When you hear someone call a piece of literature a ‘classic’ you get a sense that it will give you a sort of elevated knowledge. In the same way, libraries have millions of educational outlets of knowledge of all kinds, all of which are associated with credibility. As Judith Halberstam says, “And the great tradition is actually just a tradition, and you can kind of never say that enough in academia, because it seems to be a default mode in the academic world or in the academic consciousness forming the canon.”
Nowadays, you can find more than just classical text in the library – you can find cooking books, comic books, health and wellness books, etc. Knowledge has evolved beyond classical texts and branched out into many disciplines. In the same paragraph, she says, “Even today, we see this, and it is a very difficult thing to avoid, because you try to make sense of a lot of different text.” We have to sort through all the information we receive daily (think of how many emails you get a day!) and recognize the difference between forms of knowledge. From Facebook to popular culture magazines, how can we sift through knowledge and classify it as legitimate?
Marlene Manoff talks about the transparency of the archive and what “legitimately constitutes the archive.” Over time, it has become more difficult to definitively describe something as an archive. The evolution of a particular archive weathers time and will never truly be the full record of the archive. “Whatever the archive contains is already a reconstruction – a recording of history from a particular perspective.”

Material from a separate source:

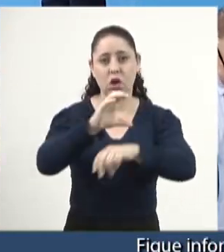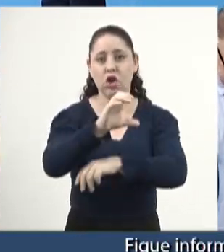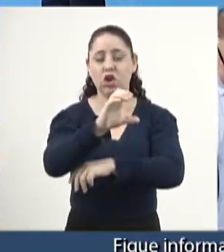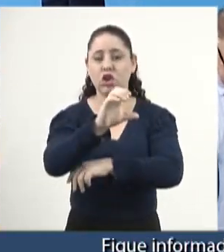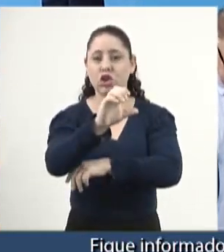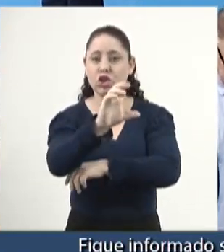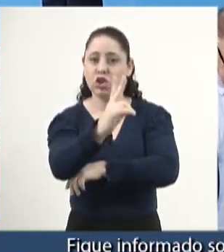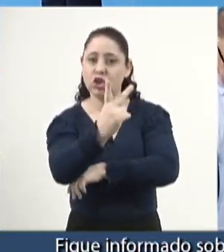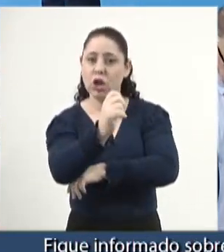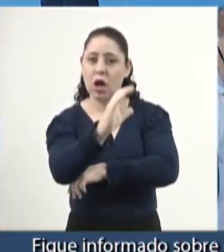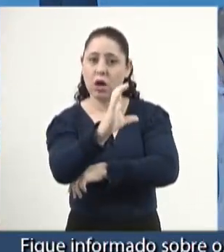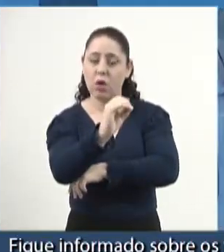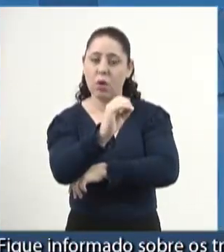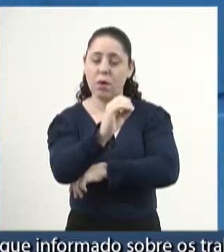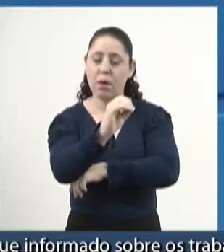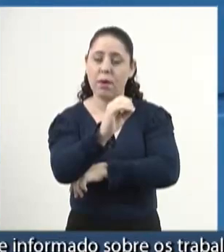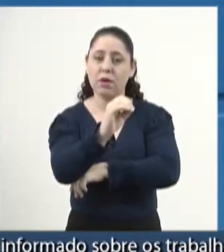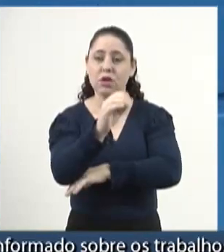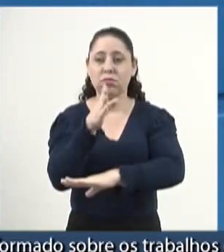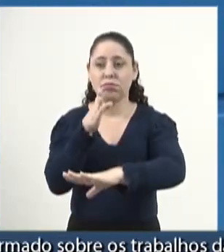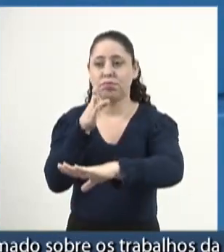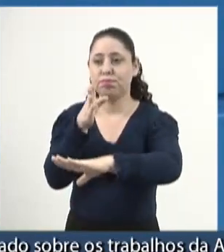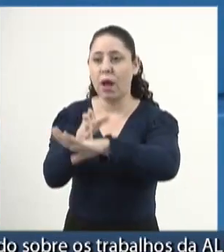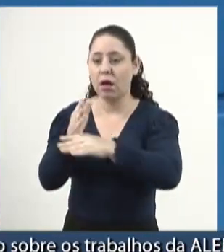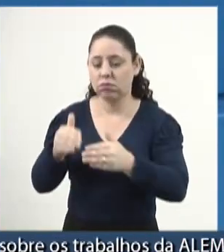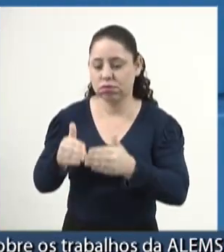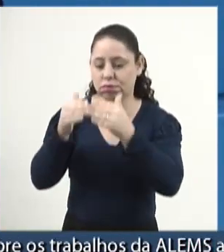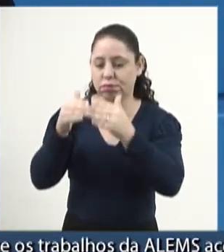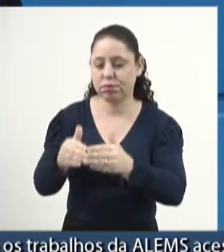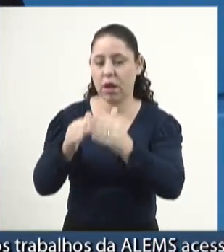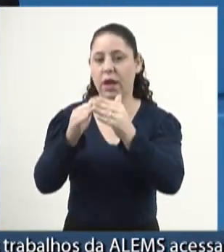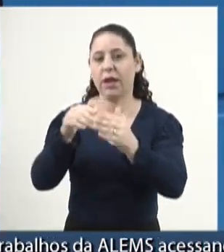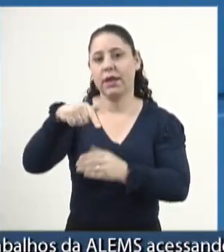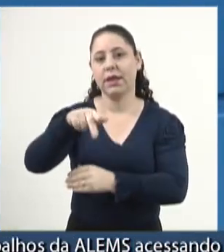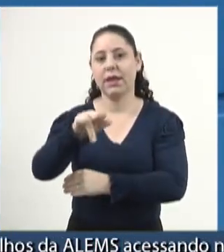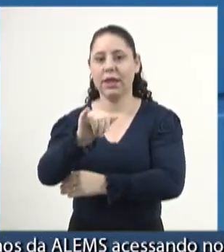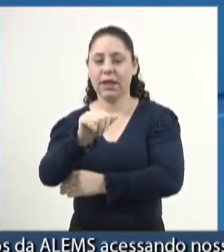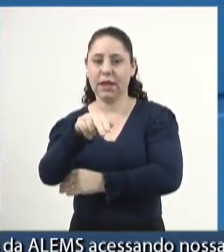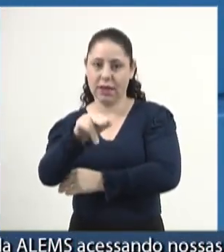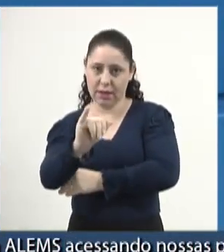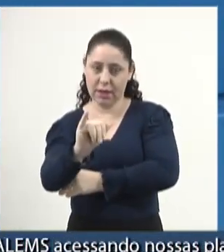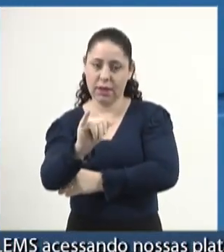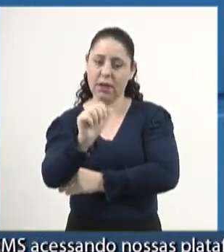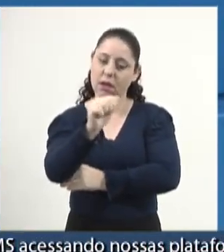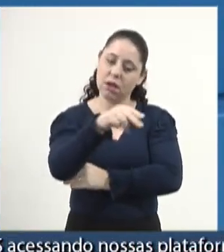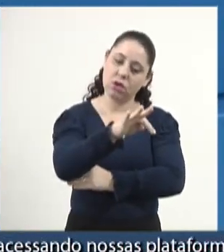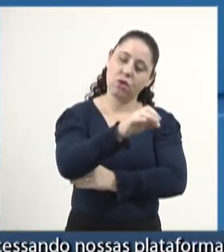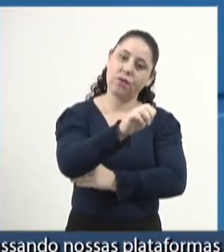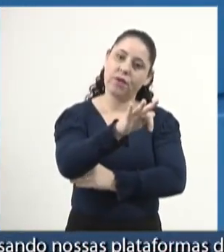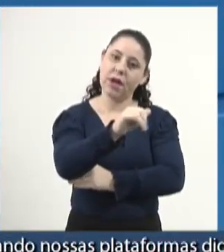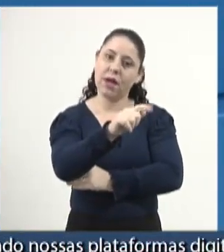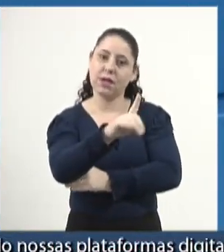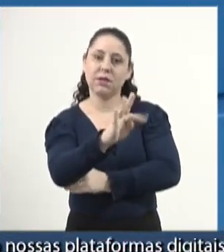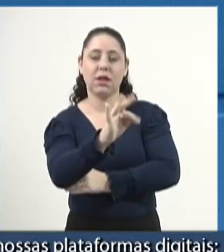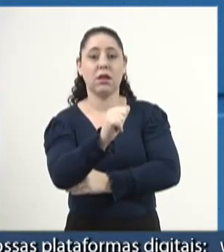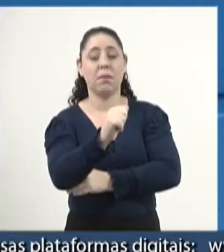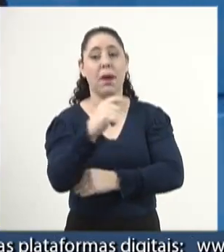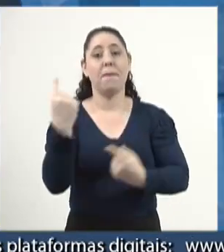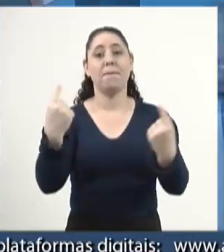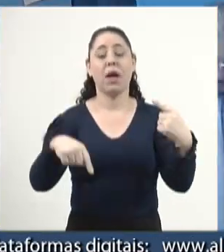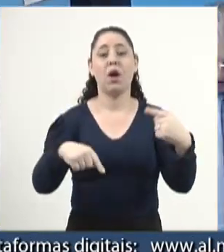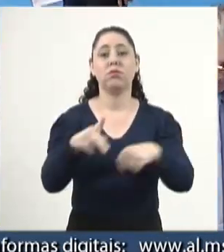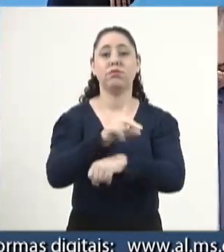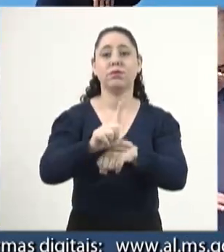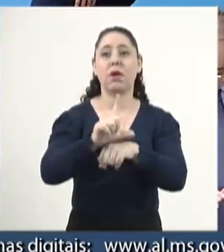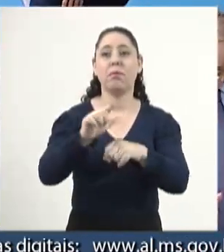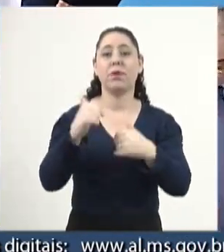chegar nos portos de Iqui, que é Antofagasta, e nos tornar ainda mais competitivo no mercado global. Obrigado, senhor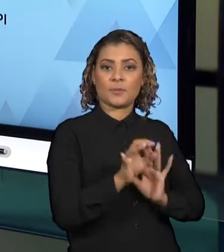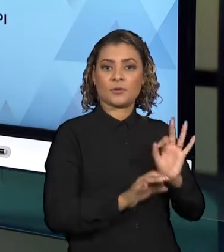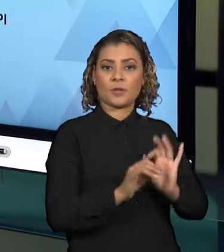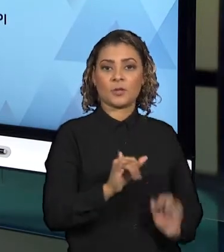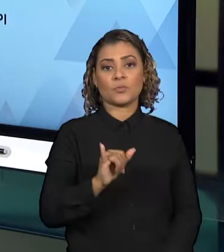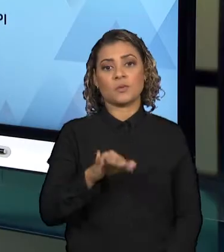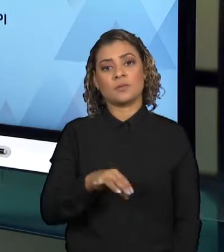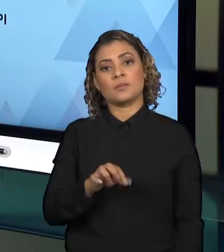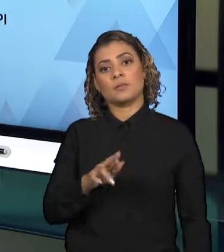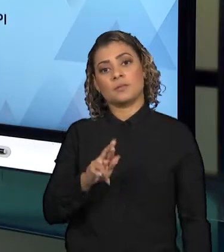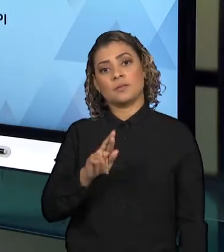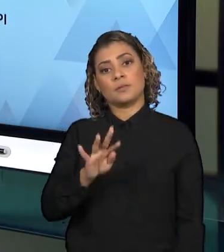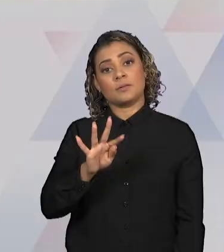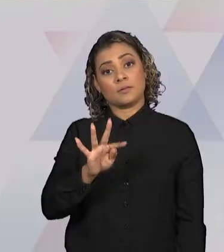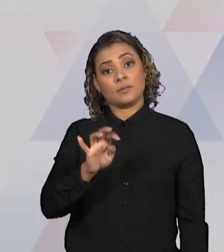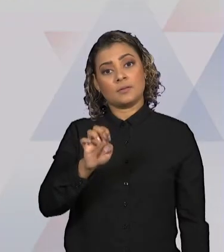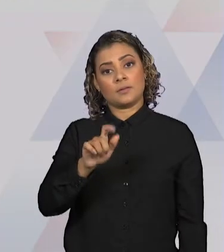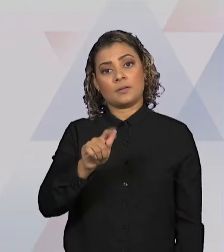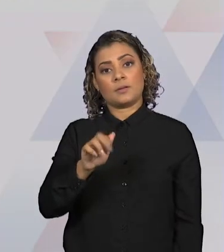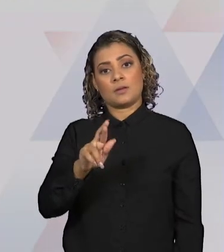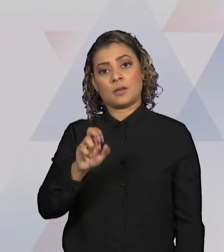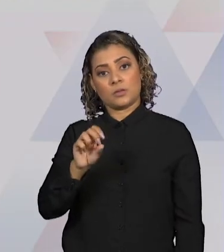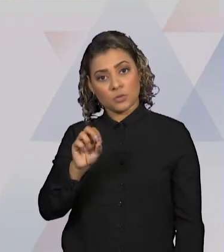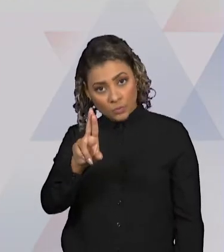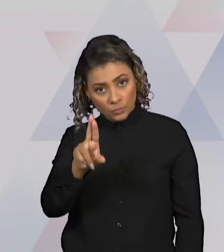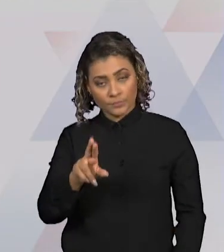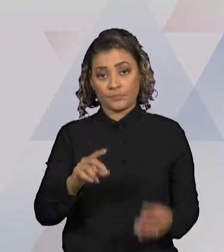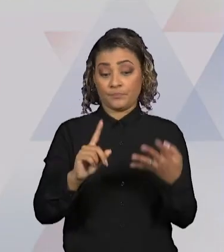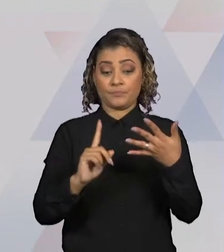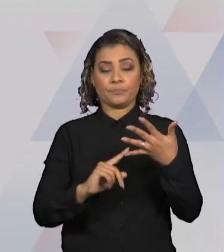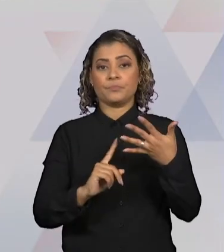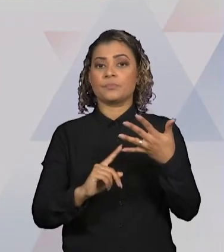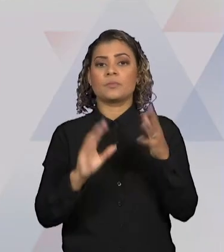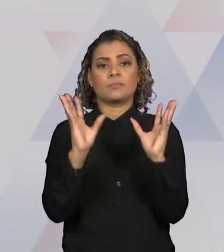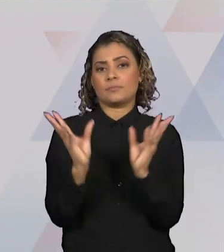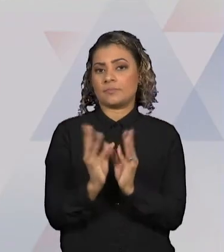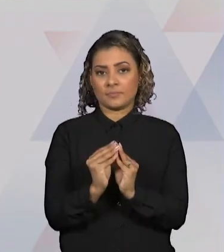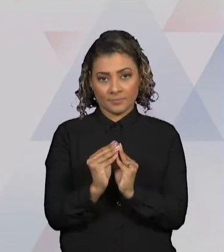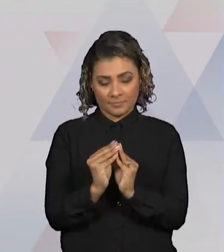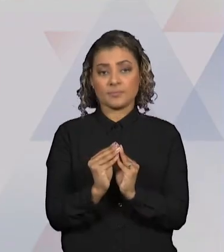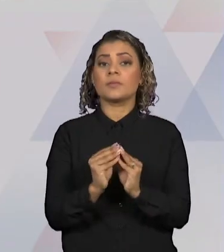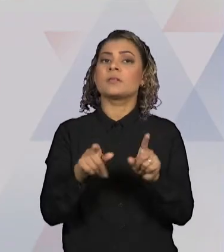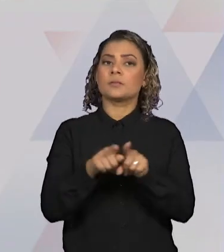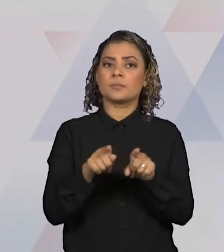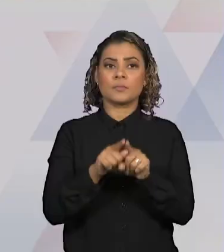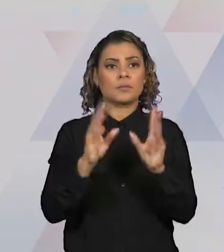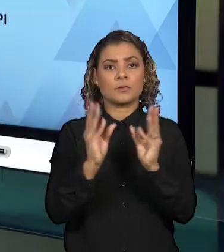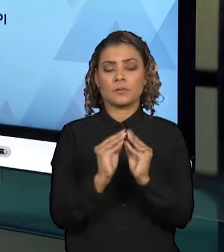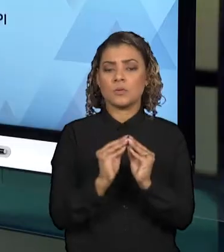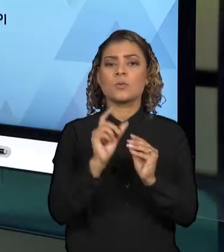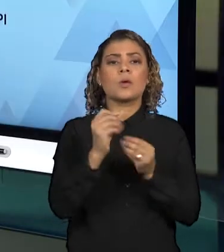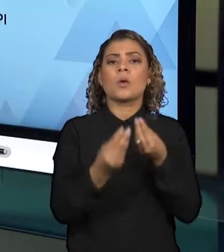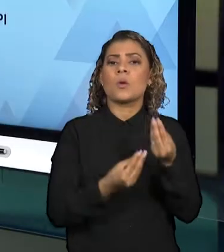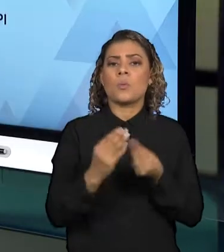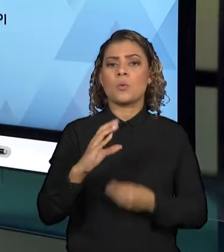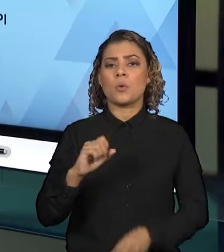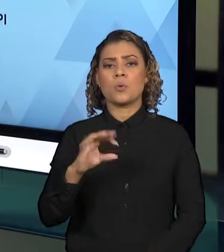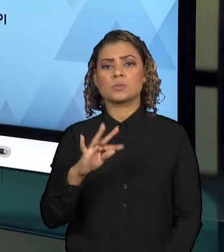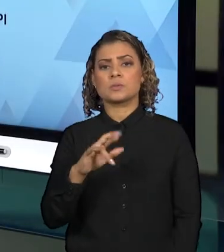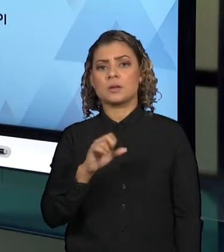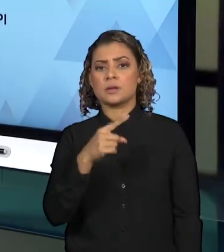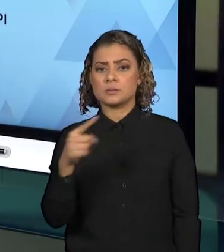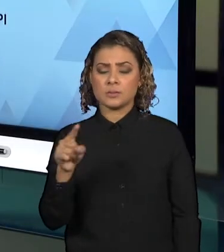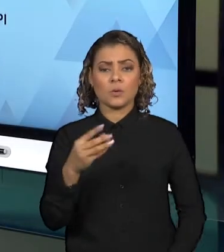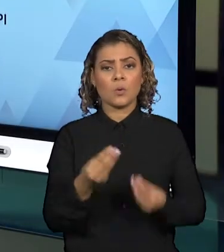integrador. Por fim, as considerações e aí vocês podem trazer considerações de como essa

Reminiscent of the telephone game, the longer and more frequently you pass on the archive; tiny changes become evident and result in a transformation of that archive – it is almost identical, but slightly different. These transformations result in a an evolution of knowledge, and, in turn, a transformation of any given archive in relation to time and changing culture. If changes are inevitable, can new archives have the same associations of legitimacy that past archives have? Do changes in what we consider knowledge (popular culture) question the legitimacy of what is defined as an archive?